Fact checked byRichard Smith

Immunosuppressive therapy for virus-negative inflammatory cardiomyopathy was associated with reduced CV mortality and need for transplantation and persistent improvements in left ventricular function, researchers reported.

The 20-year results of the TIMIC trial have been published in the European Heart Journal.

“This is the first study on immunosuppression in inflammatory cardiomyopathy, describing the long-term efficacy of this treatment on cardiac dimension and function and on HF symptoms over a very long follow-up period (up to 20 years),” Cristina Chimenti, MD, PhD, of the department of clinical, internal, anesthesiology and cardiovascular sciences at Sapienza University of Rome, and the Cellular and Molecular Cardiology Lab, IRCCS L. Spallanzani in Rome, and colleagues wrote. “Of note, similar functional improvements persisted over time also in patients with severe left ventricular dilation and dysfunction at the time of diagnosis.”

A position statement of the European Society of Cardiology Working Group on Myocardial and Pericardial Diseases published in 2013 recommends individualized use of immunosuppression in patients with infection-negative lymphocytic myocarditis resistant to standard therapy and those with proven autoimmune forms of myocarditis.

A prior study in 2003 found that patients with a myocardial viral infection who were prescribed immunosuppressive treatment without preliminary viral genome search were unresponsive to the treatment.

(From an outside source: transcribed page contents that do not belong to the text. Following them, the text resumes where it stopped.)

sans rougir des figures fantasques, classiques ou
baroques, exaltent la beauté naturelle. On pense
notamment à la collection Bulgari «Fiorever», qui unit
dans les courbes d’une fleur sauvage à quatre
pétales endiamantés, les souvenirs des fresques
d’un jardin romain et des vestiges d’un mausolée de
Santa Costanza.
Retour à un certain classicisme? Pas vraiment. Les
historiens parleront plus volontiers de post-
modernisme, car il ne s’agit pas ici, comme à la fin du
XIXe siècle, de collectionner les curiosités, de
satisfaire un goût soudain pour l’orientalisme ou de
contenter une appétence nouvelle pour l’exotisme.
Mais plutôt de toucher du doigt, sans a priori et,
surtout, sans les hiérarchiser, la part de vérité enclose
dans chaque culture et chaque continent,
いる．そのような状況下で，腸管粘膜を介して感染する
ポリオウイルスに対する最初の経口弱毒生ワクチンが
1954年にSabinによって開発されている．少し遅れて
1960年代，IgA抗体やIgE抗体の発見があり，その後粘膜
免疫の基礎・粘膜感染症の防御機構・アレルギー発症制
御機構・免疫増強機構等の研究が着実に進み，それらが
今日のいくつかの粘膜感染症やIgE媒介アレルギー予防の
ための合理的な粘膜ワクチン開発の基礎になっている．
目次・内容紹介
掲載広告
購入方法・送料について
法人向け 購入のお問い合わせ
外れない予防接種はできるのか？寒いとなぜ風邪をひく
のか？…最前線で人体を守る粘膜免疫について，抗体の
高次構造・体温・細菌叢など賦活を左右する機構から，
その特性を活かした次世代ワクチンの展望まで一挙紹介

This trial led researchers to conduct the randomized, double-blind, placebo-controlled TIMIC trial, which evaluated the effects of 6 months of prednisone and azathioprine on biopsy-proven virus-negative chronic inflammatory cardiomyopathy. The trial demonstrated a positive impact of immunosuppression on LV function recovery in 88% of participants.

For the present analysis, researchers evaluated the 20-year outcomes among the 85 participants in the original TIMIC cohort with the primary outcome of CV death and heart transplantation. Participants were 1:2 matched to a cohort of untreated controls.

At 20 years, researchers observed lower risk for CV death (HR = 6.77; 95% CI, 2.36-19.45) and heart transplantation (HR = 7.92; 95% CI 1.8-34.88) among patients with virus-negative chronic inflammatory cardiomyopathy who underwent immunosuppression compared with controls.

Patients who underwent immunosuppression had persistent improvement in LVEF compared with the control group (HR = 7.24; 95% CI, 3.05-17.18).

In addition, patients in the control arm more often underwent implantable cardioverter defibrillator implantation compared with the treatment arm (42.4% vs. 10.6%; P < .001) and the incidence of recurrent myocarditis was similar between groups (control arm, 8.2% vs. treatment arm, 5.9%; P < .62).

Among patients in the control arm with evidence of recurrent cardiac inflammatory process, more than half promptly responded to the TIMIC protocol.

“The effectiveness of the TIMIC treatment was also demonstrated in patients who were initially allocated to the placebo arm of the trial and were subsequently switched to immunosuppressive therapy at study completion as a result of the documented superiority of immunosuppressive therapy,” the researchers wrote. “This observation is suggestive of a long-lasting persisting focal myocardial inflammation that does not resolve spontaneously or with supportive therapy alone.”